The Board now seeks enforcement of its order. The company resists enforcement on the ground that there is no substantial evidence to support the Board's findings that: (1) the handbilling occurred on public property, and not on company property; and (2) Williams, the company president, had threatened Ingraham with arrest. These objections are without merit, and we conclude that the Board's order should be enforced.
Our study of the record convinces us that there is sufficient evidence to support the Board's finding that the handbilling took place on a public thoroughfare, not on company property.

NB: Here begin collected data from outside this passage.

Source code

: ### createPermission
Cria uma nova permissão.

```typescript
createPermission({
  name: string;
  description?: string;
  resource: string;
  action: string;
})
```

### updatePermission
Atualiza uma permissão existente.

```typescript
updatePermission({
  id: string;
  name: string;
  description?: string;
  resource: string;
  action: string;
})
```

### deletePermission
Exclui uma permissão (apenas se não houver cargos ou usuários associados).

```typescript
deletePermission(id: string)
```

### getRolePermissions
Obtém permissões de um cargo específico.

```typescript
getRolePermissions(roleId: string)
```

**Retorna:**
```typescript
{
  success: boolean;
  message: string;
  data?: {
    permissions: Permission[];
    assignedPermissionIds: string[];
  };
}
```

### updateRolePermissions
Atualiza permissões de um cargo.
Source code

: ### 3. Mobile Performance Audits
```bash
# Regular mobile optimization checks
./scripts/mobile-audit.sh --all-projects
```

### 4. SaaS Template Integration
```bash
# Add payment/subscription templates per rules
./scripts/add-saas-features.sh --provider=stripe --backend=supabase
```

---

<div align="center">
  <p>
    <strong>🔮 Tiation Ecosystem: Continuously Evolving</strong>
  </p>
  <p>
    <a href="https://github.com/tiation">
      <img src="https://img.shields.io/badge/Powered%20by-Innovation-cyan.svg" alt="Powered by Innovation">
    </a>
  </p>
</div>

Further, the company's argument that Williams did not threaten Ingraham with arrest is not born out by the record. Both Ingraham and Wilson testified that Williams threatened to call the police if the two did not stop handbilling. Threatening to summon law enforcement authorities for the purpose of inhibiting lawful union activities has long been held violative of Section 8(a) (1) of the Act. See National Labor Rel. Board v. Revlon Products Corp., 144 F.2d 88, 89 (2d Cir. 1944).
Counsel seizes on Ingraham's testimony that Williams stated he was going to call the police and "have us moved." This qualifying statement, i. e., "have us moved," according to counsel, negated the possibility of any threat of arrest. We disagree with this highly semantical argument. The important thing is that, according to both Ingraham and Wilson, Williams stated he was going to call the police. Such statement was made for the obvious purpose of discouraging Ingraham and Wilson from passing out handbills which advised Schlegel employees of the forthcoming union meeting.
In a proceeding of this type, our only duty is to make certain that the Board's critical findings are supported by substantial evidence. Universal Camera Corp. v. Labor Board, 340 U.S. 474, 496-97, 71 S. Ct. 456, 468-469, 95 L. Ed. 456 (1951); N.L.R.B. v. Pepsi-Cola Bottling Co. of Topeka, 613 F.2d 267, 270 (10th Cir. 1980); and Osteopathic Hospital Founders Ass'n v. N.L.R.B., 618 F.2d 633 (10th Cir. 1980). We are convinced that in the instant case the Board's findings meet that test.